Call it immaturity, but I hate being told what to do. Tell me to do something, and I will likely run away, internally if not externally. If I can swing it, I’ll do exactly the opposite of what I was told to do. And yet my personality is perfectionism- and performance-based. So while I hate being told what to do and I kick and drag my feet every step of the way, I simultaneously find myself feeling deeply guilty and ashamed of the way I’m behaving.
I’m not volunteering to teach Sunday School, but my kids participate in it: guilty. I don’t need or want to feed the neighbor kids when they come over to play: more guilt. I either do quiet time with God in the morning or I don’t, but either way: guilt. Guilt that I did it for the wrong reasons – because I’m Supposed to or because I feel like I Need it, not really because I want to. Or, guilt that I didn’t do it.
Do I make these choices using healthy boundaries, knowing my limits, or is it selfishness? I don’t know if it’s that black and white. And as you can see, a lot of this guilt is over self-imposed expectations.
I took a step back from the book and then slowly read the last section, which was when the rubber really hits the road. He is very clear that whatever structure you put in place needs to work for you, come out of your gifts and personal needs, and be flexible to change as needed.
I know I could use more of these intentional practices in my life. I’m always a little afraid of what will happen in my life if I really let God drive. What if I have to give up something I really like? (Sugar? Soca?) What if I have to sacrifice some part of myself I’m not ready to say goodbye to?
Ultimately, though, I think what it comes down to is that the God I believe in is a God of Love, but I behave towards him as though he were a disapproving parent, watching me and waiting for me to mess up. So not allowing Him to work in my life is not only shooting myself in the foot if He is who He says He is, but it’s also showing Him that I don’t trust Him to have my best interest at heart.

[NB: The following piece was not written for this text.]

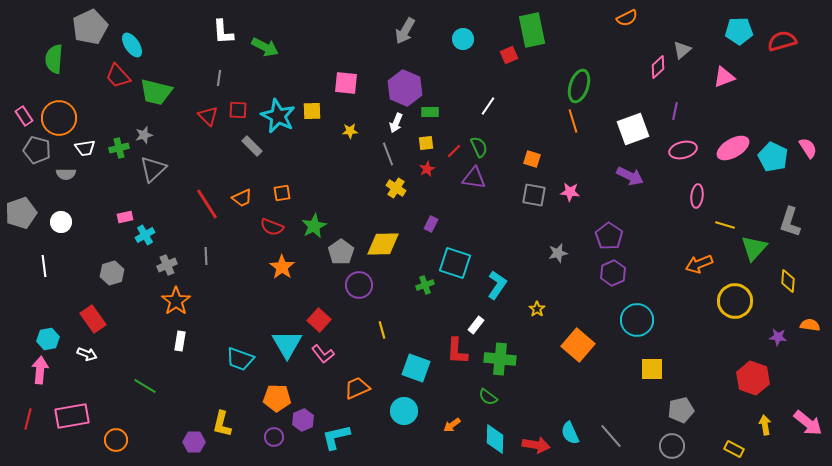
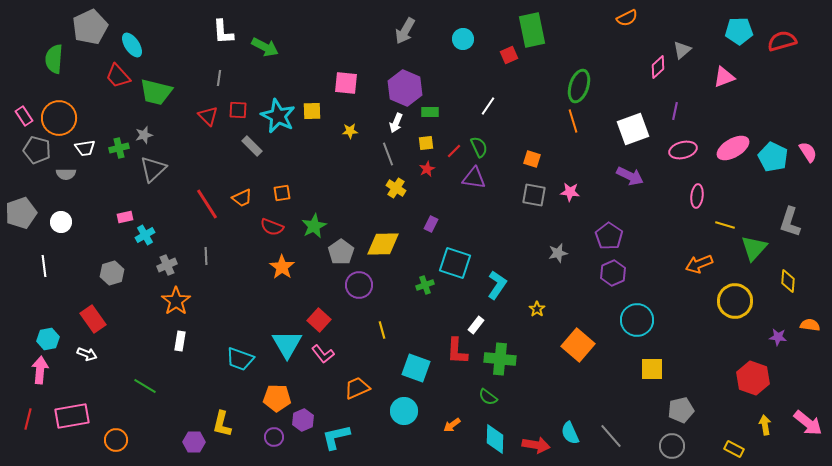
pink semicircle at (808, 148): moved 4 px down
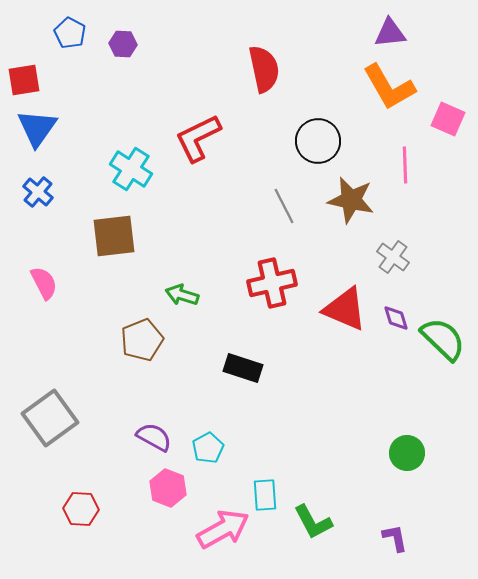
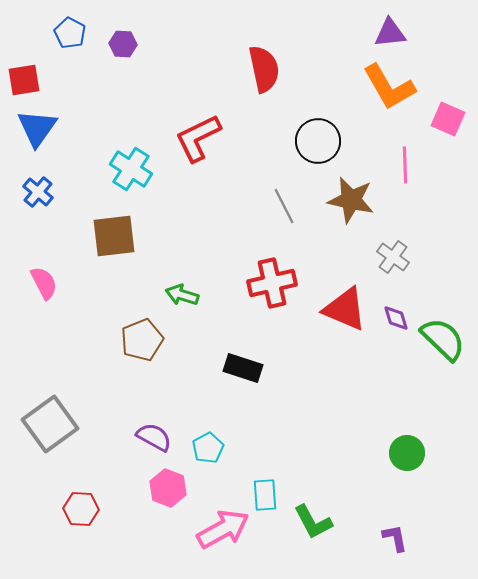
gray square: moved 6 px down
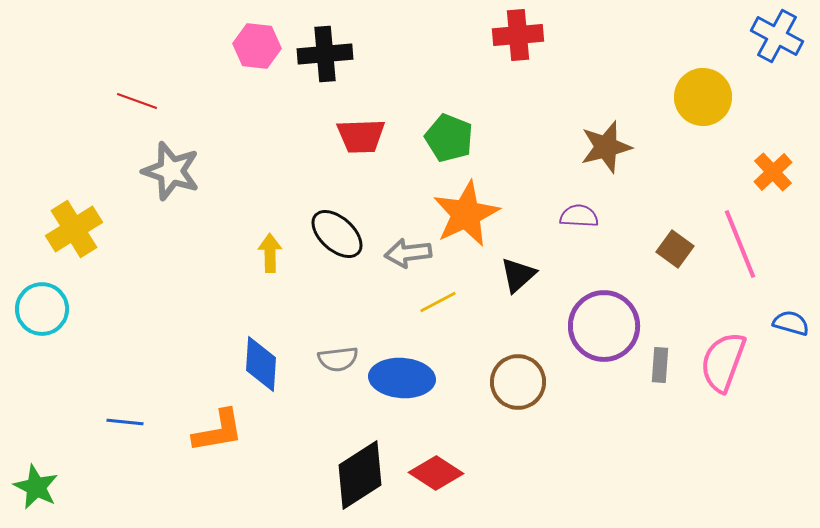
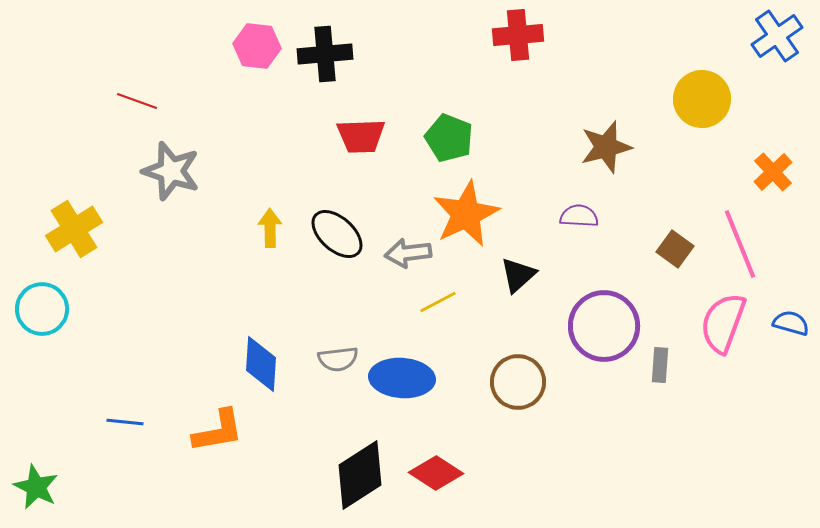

I’m still mulling over what practices I could put into place in my life that would invite God to be part of my moment-to-moment living more than He is now. One way I’ve already experienced a shift is in the way I observe the Sabbath, which Scazzero says is defined by the practices of stopping, resting, delight, and contemplation. I’ll probably visit that over a series of short posts, but the change for me has involved more a shift in perspective and intentionality rather than a big behavioral change.
In short, I found EHS to be readable, practical, and thought provoking: A real challenge to upping my spiritual practice. I’m looking forward to seeing how I can continue to use what I learned to open myself to God’s work in my life.